なんと言いますか、相手は耳栓であるのだが、どうしても「嫁と姑」とか「古女房に若き愛人」とかそのような言葉がうかんでしまう。はじめは、穴が二つに栓四つ。どうしよう。鼻にでもつめるべきなのかとか考えていたのだが、どうもそんな場合ではなさそうである。
これはどうしたらいいのであろうか。
どちらか一方を捨てるとかは、なんかもうちょっと無理ではあるまいか。「嫁と姑どっちが大切なのよ!?」という台詞が脳内にこだまする。まずは病院へ行くべきだろうか?でも病院へ行ってどうしろと?「いままで使っていた耳栓と新しい耳栓が、嫁と姑みたいで、わたしは一体どうしたらいいのでしょうか?」と相談されたお医者さんこそ一体どうしたらいいのでしょうか。

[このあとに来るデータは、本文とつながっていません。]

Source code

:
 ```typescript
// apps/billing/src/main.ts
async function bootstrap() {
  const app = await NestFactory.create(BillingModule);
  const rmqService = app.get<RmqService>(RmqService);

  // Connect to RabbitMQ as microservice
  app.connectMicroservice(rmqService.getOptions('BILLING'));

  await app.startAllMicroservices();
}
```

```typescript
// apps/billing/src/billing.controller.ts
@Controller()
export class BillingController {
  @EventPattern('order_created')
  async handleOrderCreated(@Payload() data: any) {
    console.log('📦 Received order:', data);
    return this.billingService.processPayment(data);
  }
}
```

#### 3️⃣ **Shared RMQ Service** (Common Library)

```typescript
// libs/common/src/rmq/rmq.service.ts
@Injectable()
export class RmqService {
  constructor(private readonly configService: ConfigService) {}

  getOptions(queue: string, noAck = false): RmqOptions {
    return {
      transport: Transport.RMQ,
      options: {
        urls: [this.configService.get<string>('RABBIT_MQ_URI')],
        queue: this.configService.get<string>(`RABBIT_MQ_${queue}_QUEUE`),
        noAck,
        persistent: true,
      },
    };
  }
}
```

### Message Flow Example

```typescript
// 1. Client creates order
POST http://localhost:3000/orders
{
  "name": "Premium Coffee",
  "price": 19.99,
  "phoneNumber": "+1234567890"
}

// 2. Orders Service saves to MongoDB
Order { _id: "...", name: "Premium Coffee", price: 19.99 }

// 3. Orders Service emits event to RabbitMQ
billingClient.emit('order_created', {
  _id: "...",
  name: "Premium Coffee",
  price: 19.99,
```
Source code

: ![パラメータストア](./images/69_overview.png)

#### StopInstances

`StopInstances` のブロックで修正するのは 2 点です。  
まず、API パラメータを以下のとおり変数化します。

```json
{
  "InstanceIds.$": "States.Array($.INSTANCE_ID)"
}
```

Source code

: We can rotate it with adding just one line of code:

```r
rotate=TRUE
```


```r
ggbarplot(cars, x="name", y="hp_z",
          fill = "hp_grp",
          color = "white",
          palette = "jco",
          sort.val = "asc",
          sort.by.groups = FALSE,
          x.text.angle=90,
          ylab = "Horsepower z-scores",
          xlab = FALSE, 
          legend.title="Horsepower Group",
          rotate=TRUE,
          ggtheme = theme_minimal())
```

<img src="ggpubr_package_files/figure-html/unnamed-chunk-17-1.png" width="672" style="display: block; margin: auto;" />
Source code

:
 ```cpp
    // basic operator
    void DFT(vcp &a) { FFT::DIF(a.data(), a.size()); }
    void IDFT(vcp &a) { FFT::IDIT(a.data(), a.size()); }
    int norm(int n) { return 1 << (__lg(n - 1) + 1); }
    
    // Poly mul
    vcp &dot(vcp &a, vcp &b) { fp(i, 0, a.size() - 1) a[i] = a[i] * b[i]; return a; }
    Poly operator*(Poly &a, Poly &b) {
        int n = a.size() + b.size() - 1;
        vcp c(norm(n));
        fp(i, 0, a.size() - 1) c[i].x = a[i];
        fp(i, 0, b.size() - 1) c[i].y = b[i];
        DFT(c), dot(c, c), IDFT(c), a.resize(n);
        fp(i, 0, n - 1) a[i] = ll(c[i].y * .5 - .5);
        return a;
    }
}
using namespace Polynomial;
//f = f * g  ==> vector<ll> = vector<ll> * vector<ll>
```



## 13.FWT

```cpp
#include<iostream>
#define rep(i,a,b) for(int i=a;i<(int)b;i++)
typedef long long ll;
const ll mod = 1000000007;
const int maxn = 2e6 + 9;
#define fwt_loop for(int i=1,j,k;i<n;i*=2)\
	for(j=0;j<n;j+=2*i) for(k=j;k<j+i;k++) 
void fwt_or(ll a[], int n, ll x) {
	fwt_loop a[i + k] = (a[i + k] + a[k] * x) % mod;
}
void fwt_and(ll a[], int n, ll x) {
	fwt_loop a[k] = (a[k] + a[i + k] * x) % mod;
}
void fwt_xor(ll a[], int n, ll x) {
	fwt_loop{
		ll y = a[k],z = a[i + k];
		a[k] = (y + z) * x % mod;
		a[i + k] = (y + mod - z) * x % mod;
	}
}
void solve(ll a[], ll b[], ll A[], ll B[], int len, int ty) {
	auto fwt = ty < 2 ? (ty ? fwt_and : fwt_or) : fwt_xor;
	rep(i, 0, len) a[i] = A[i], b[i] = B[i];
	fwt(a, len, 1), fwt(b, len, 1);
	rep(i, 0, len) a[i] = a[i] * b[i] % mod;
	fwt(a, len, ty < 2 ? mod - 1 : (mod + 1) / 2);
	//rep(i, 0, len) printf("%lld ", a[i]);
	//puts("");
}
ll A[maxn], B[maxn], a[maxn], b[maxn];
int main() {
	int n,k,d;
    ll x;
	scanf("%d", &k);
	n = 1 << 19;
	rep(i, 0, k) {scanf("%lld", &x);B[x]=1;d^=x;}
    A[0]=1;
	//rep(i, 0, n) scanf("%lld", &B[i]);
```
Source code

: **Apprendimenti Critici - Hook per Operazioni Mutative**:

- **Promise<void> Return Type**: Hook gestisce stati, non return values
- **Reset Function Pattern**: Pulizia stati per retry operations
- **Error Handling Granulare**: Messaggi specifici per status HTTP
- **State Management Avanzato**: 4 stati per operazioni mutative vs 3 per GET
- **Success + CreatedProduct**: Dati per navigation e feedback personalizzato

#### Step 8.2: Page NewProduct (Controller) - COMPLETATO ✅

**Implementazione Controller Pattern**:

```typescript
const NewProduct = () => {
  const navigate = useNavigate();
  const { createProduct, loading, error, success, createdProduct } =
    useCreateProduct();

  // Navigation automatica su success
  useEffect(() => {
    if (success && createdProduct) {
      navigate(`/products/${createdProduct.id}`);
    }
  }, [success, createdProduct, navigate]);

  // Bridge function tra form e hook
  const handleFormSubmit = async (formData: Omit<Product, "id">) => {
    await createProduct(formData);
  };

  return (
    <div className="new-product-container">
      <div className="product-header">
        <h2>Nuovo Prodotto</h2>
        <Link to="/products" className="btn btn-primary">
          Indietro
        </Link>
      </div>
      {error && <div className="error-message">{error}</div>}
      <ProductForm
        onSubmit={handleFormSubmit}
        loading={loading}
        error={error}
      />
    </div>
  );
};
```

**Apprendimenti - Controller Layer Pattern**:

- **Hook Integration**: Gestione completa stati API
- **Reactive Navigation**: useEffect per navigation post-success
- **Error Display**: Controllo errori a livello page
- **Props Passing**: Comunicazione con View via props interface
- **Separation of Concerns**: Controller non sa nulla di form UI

このような問題で人様に迷惑をかけるわけにはいかないので(本当に)、なんとか自力でがんばって答えを見つけたいと思うが、なんかこうしたどろどろとした問題には正直あまり向き合いたくないのでいまは考えるふりをしてなにも考えないまま珈琲を飲んでいる。
二股をかけるつもりなんて毛頭なかったし、いまもないんだけど、結果として現在二股中ですという人はこのような心理なのかなと思いました。そんな気持ち分かりたくもなかったですけども。なんかね、「優柔不断で優しい彼だから、相手のことを拒みきれないみたいで…」と二股彼氏に悩む乙女さんがいらっしゃったら声を大にして言いたい。その彼氏は優しくないから。彼氏のそれは優しさじゃないから。ただ何も考えてなくて、面倒事から目を背けてるだけだから。そんな男はさっさと捨てて次の恋に向かいなさいと。

わたしは耳栓に思いをはせながら。
新年明けましておめでとうございます。